RECORDED DATA:
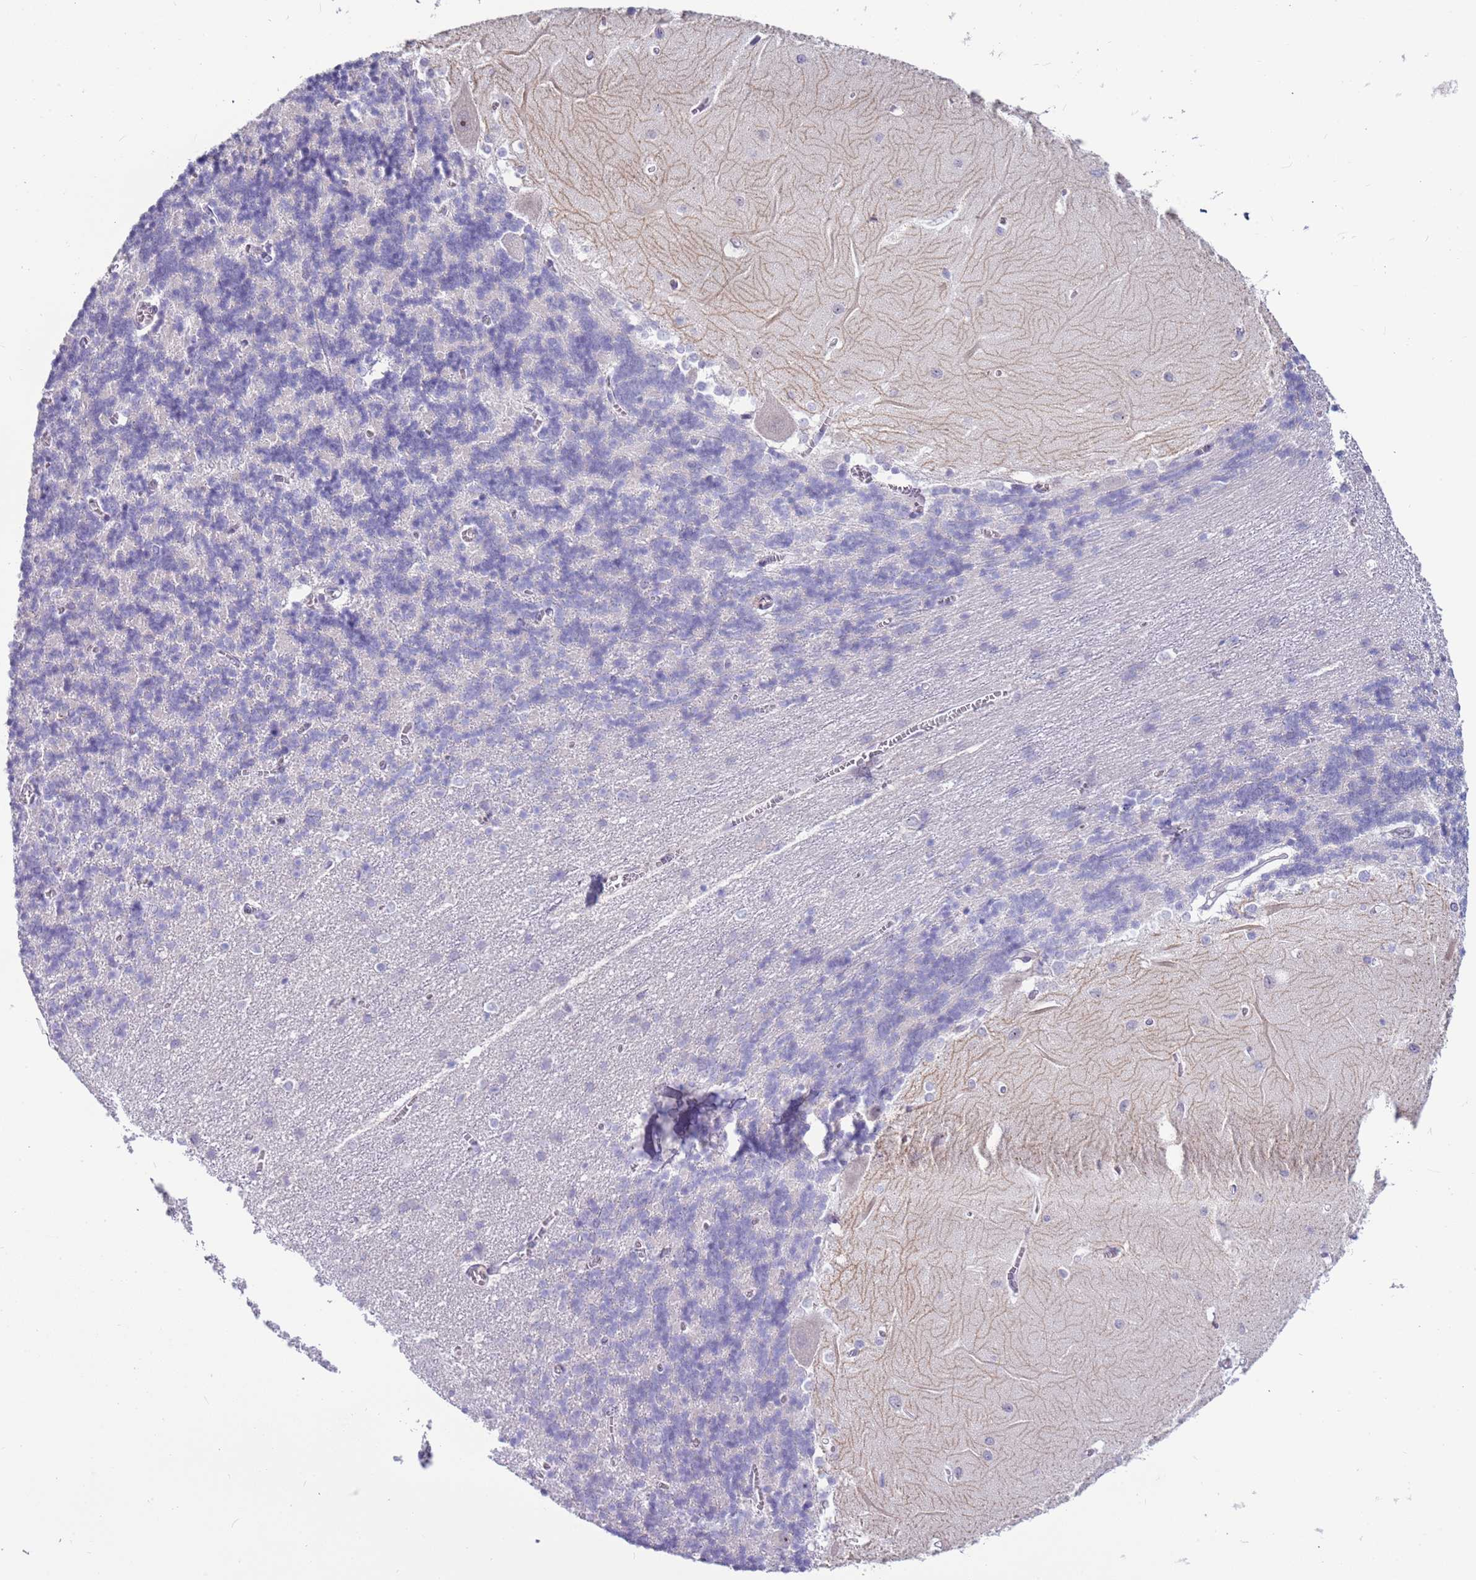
{"staining": {"intensity": "negative", "quantity": "none", "location": "none"}, "tissue": "cerebellum", "cell_type": "Cells in granular layer", "image_type": "normal", "snomed": [{"axis": "morphology", "description": "Normal tissue, NOS"}, {"axis": "topography", "description": "Cerebellum"}], "caption": "Protein analysis of normal cerebellum demonstrates no significant staining in cells in granular layer. The staining is performed using DAB brown chromogen with nuclei counter-stained in using hematoxylin.", "gene": "UCMA", "patient": {"sex": "male", "age": 37}}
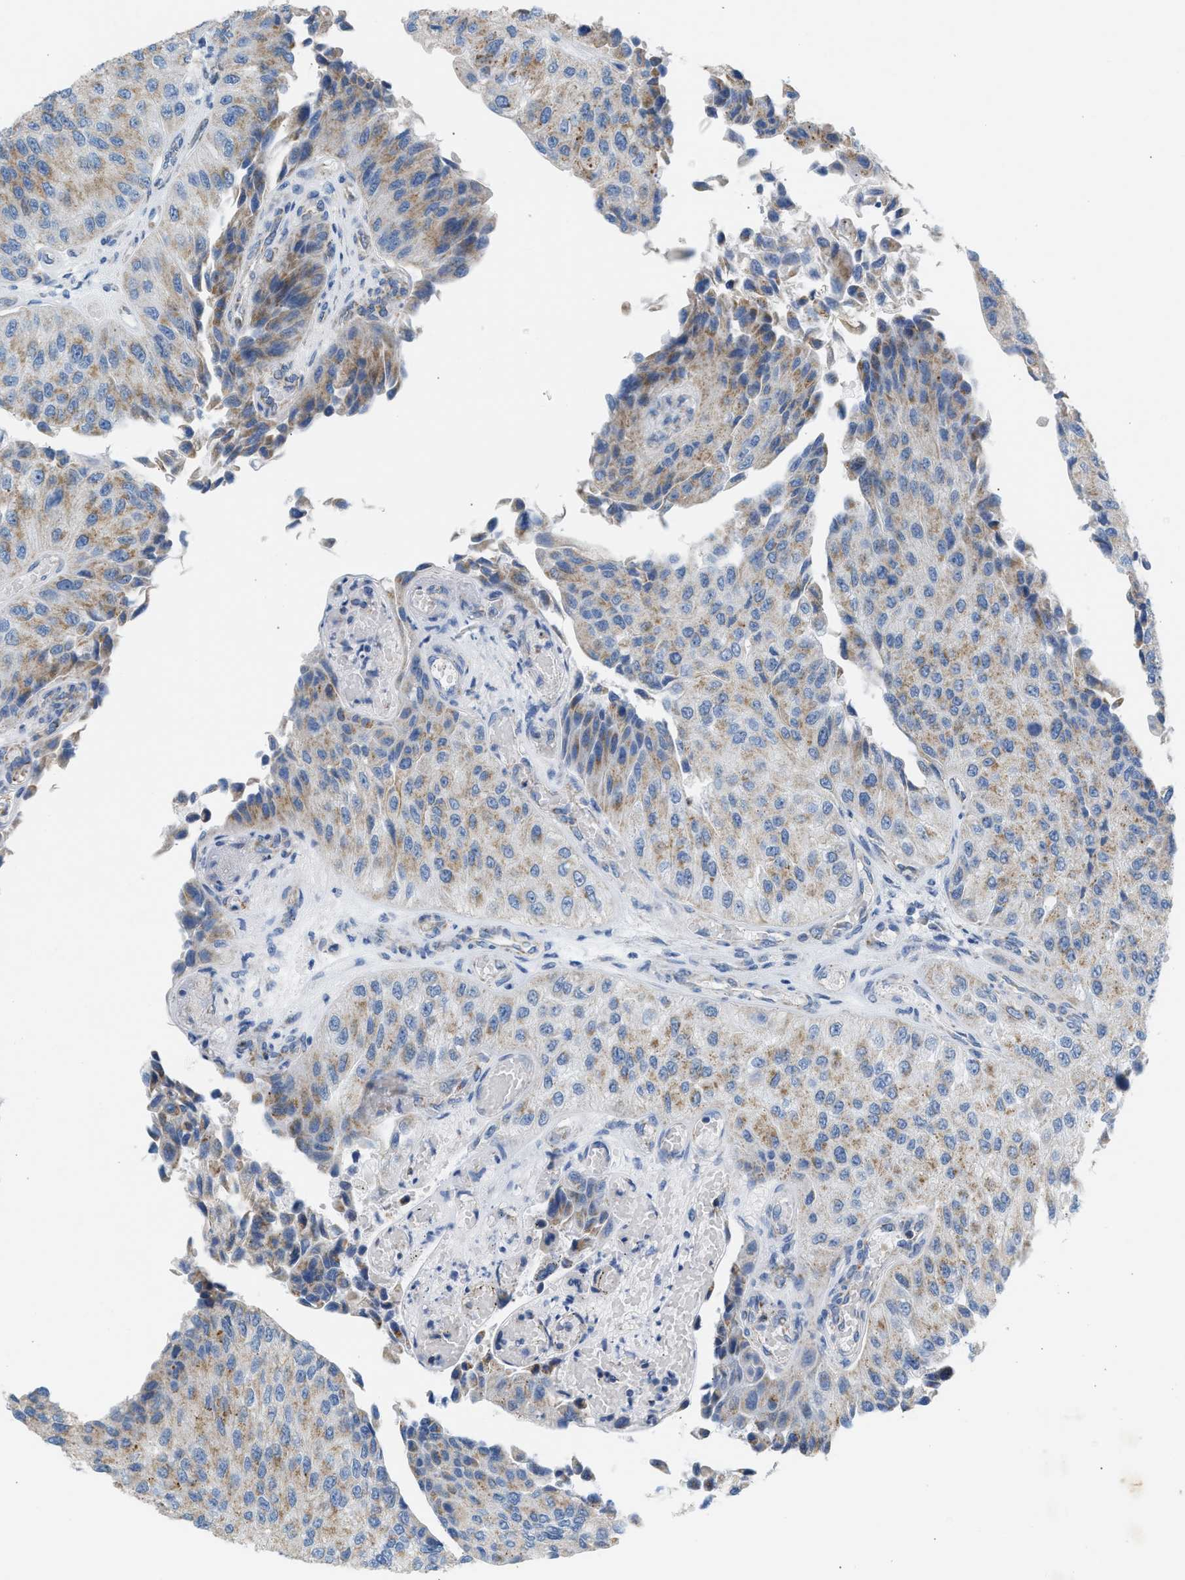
{"staining": {"intensity": "moderate", "quantity": ">75%", "location": "cytoplasmic/membranous"}, "tissue": "urothelial cancer", "cell_type": "Tumor cells", "image_type": "cancer", "snomed": [{"axis": "morphology", "description": "Urothelial carcinoma, High grade"}, {"axis": "topography", "description": "Kidney"}, {"axis": "topography", "description": "Urinary bladder"}], "caption": "The photomicrograph displays immunohistochemical staining of urothelial cancer. There is moderate cytoplasmic/membranous positivity is seen in approximately >75% of tumor cells.", "gene": "NDUFS8", "patient": {"sex": "male", "age": 77}}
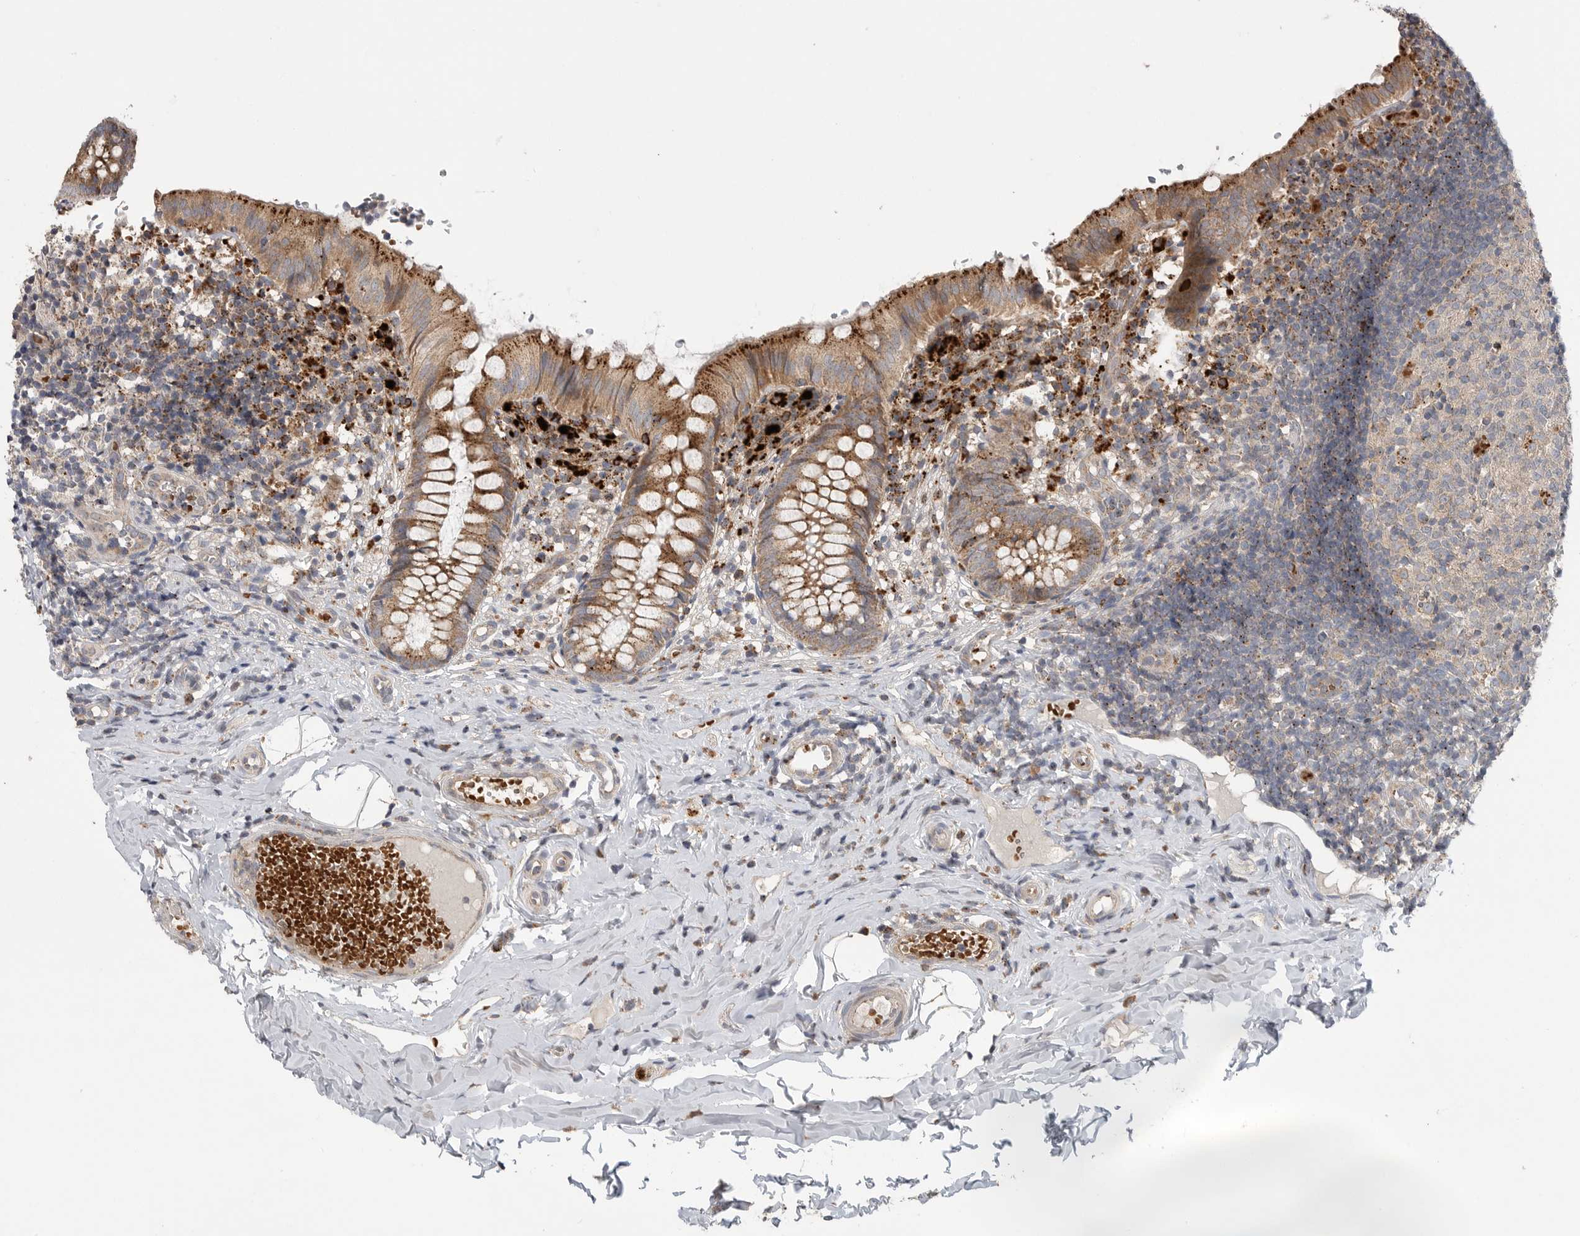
{"staining": {"intensity": "moderate", "quantity": ">75%", "location": "cytoplasmic/membranous"}, "tissue": "appendix", "cell_type": "Glandular cells", "image_type": "normal", "snomed": [{"axis": "morphology", "description": "Normal tissue, NOS"}, {"axis": "topography", "description": "Appendix"}], "caption": "Benign appendix shows moderate cytoplasmic/membranous staining in approximately >75% of glandular cells (DAB (3,3'-diaminobenzidine) IHC with brightfield microscopy, high magnification)..", "gene": "GALNS", "patient": {"sex": "male", "age": 8}}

WORK TO COMPLETE: Output the material above exactly as written and drop any images it holds.

WRITTEN RESPONSE:
{"staining": {"intensity": "negative", "quantity": "none", "location": "none"}, "tissue": "cerebellum", "cell_type": "Cells in granular layer", "image_type": "normal", "snomed": [{"axis": "morphology", "description": "Normal tissue, NOS"}, {"axis": "topography", "description": "Cerebellum"}], "caption": "Protein analysis of normal cerebellum demonstrates no significant staining in cells in granular layer. The staining is performed using DAB brown chromogen with nuclei counter-stained in using hematoxylin.", "gene": "UCMA", "patient": {"sex": "male", "age": 37}}
{"staining": {"intensity": "moderate", "quantity": ">75%", "location": "cytoplasmic/membranous"}, "tissue": "urothelial cancer", "cell_type": "Tumor cells", "image_type": "cancer", "snomed": [{"axis": "morphology", "description": "Urothelial carcinoma, High grade"}, {"axis": "topography", "description": "Kidney"}, {"axis": "topography", "description": "Urinary bladder"}], "caption": "The photomicrograph displays immunohistochemical staining of urothelial cancer. There is moderate cytoplasmic/membranous positivity is seen in approximately >75% of tumor cells.", "gene": "NDUFS8", "patient": {"sex": "male", "age": 77}}
{"staining": {"intensity": "moderate", "quantity": ">75%", "location": "cytoplasmic/membranous"}, "tissue": "appendix", "cell_type": "Glandular cells", "image_type": "normal", "snomed": [{"axis": "morphology", "description": "Normal tissue, NOS"}, {"axis": "topography", "description": "Appendix"}], "caption": "Benign appendix shows moderate cytoplasmic/membranous staining in approximately >75% of glandular cells (DAB (3,3'-diaminobenzidine) IHC with brightfield microscopy, high magnification)..", "gene": "GALNS", "patient": {"sex": "male", "age": 8}}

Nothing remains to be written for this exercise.